Similarities

Similarities

Cycle World magazine cover July 1967

I’ve been reading about U.S. motorcycling in the between-the-wars period, 1919 to 1939. That was a time in which great prosperity (you’ve heard of “the roaring twenties?”) was followed closely by a terrible drop into a long-lasting economic depression. Much like the part of the 21st century in which we are living now–motorcycle sales swooped up to the fabled sunny uplands of 2005, then took a dive in 2008 to ’09.

And in the Great Depression that began in October, 1929, motorcycle sales crashed by 85 percent or more. Dozens of small producers just winked out of being, and on March 31, 1931, bicycle magnate and owner of Excelsior-Henderson, Ignaz Schwinn, called all his motorcycle division employees together and told them, “Boys, today we quit.”

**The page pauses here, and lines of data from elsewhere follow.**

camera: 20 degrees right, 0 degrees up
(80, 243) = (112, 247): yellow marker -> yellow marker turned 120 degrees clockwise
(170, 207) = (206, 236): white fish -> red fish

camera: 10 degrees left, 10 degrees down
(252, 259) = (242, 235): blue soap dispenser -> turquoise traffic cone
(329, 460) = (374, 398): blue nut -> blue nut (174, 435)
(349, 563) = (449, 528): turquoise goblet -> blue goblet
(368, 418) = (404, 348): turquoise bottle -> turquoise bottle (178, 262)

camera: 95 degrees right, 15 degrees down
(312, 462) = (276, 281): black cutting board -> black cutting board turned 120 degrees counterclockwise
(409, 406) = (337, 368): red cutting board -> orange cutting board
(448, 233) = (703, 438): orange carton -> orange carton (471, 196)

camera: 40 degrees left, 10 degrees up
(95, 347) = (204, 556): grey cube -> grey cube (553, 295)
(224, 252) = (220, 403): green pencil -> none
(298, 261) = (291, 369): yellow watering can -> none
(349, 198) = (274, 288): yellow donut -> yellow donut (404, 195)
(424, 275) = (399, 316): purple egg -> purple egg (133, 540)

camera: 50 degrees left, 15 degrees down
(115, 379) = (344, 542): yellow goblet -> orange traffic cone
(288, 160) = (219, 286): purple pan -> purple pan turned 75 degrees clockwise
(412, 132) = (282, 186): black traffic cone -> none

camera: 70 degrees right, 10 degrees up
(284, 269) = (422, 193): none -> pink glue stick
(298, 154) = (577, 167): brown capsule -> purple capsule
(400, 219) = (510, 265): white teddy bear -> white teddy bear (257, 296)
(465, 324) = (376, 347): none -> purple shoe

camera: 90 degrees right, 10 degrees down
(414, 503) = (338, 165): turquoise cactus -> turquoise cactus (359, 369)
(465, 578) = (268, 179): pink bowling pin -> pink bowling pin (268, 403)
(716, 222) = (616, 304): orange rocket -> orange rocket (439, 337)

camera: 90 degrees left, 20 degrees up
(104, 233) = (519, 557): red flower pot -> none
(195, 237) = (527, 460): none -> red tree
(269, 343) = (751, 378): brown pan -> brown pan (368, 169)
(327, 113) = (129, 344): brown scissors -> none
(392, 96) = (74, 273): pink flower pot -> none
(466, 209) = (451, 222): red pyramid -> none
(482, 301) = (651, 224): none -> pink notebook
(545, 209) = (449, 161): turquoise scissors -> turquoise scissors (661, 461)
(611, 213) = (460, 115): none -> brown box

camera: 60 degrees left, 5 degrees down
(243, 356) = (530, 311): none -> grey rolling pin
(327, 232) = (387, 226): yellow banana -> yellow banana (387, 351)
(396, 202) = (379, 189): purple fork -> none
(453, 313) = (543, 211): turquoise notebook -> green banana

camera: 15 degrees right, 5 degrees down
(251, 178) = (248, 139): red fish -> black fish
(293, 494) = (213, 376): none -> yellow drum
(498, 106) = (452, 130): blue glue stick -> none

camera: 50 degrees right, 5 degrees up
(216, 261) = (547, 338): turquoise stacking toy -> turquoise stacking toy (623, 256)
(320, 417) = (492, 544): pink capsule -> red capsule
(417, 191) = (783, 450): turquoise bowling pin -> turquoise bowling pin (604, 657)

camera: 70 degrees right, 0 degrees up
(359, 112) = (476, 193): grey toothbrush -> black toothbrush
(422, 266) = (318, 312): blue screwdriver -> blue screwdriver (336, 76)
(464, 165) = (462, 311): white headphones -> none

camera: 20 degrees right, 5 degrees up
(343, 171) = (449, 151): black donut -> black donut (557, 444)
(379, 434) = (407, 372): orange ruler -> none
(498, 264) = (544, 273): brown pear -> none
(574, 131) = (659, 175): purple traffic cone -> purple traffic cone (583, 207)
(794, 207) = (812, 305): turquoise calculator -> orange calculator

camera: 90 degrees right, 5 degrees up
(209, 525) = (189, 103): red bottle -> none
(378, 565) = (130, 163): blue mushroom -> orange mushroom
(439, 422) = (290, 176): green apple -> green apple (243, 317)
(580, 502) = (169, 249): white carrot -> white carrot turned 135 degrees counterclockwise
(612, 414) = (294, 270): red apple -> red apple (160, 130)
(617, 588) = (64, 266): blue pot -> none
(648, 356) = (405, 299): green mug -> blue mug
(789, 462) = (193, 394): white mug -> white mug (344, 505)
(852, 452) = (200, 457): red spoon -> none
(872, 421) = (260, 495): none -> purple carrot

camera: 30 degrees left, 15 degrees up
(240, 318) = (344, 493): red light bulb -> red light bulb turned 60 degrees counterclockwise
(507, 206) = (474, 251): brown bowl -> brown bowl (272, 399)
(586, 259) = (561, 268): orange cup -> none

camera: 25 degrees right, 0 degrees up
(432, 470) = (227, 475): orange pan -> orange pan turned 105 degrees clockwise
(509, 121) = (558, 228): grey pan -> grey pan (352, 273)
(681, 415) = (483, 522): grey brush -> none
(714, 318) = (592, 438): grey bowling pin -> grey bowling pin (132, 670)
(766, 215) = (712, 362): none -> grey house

The remaining makers, Indian and Harley, were desperate for cash and on more than one occasion shipped product they sorta suspected wasn’t quite ready for market because they needed the money (they didn’t have government-mandated product recall in those days).

And although Indian had long been a technology leader in motorcycling, the harsh law of “No bucks equals No Buck Rogers” affected everyone. So instead of advanced new models pushing the envelope, what the market got was drastically restyled taillights and bold new graphics–the “streamline look,” which then affected even such mundane products as pencil sharpeners and chests-of-drawers. When I went to the Milan show for the first time after that 2008 crash, where was the emphasis? It sure wasn’t on new models! It was mostly fun-but-silly-and-cheap electronic gadgetry–like systems that allow me to lie on the living room sofa, reviewing my track-day laps on my SmartPhone, in direct communication with my bike’s ECU data system. Tiny silicon chips cost pennies, but production lines for new models cost zillions.

Back in that bad old depression of 1929, the motorcycle racing that had once packed big facilities with eager spectators shrank away to nothing, forcing the AMA to announce a new form of competition, based upon production machines. They called it ‘Class-C.’ The original intention was that competitors would ride their bikes to the track (try that with your basic TZ750), remove the road gear, and race (that purity of intention was soon modified by the all-too-human desire to win). Today the apparent coming thing is ‘spec-class racing. Whole grids of identical standard bikes, making costly fabricating, welding, machining, and endless track and dyno testing unnecessary.

I was going to tell you what happened to motorcycle magazines in the 1930s but I’ve decided to leave that to your imagination.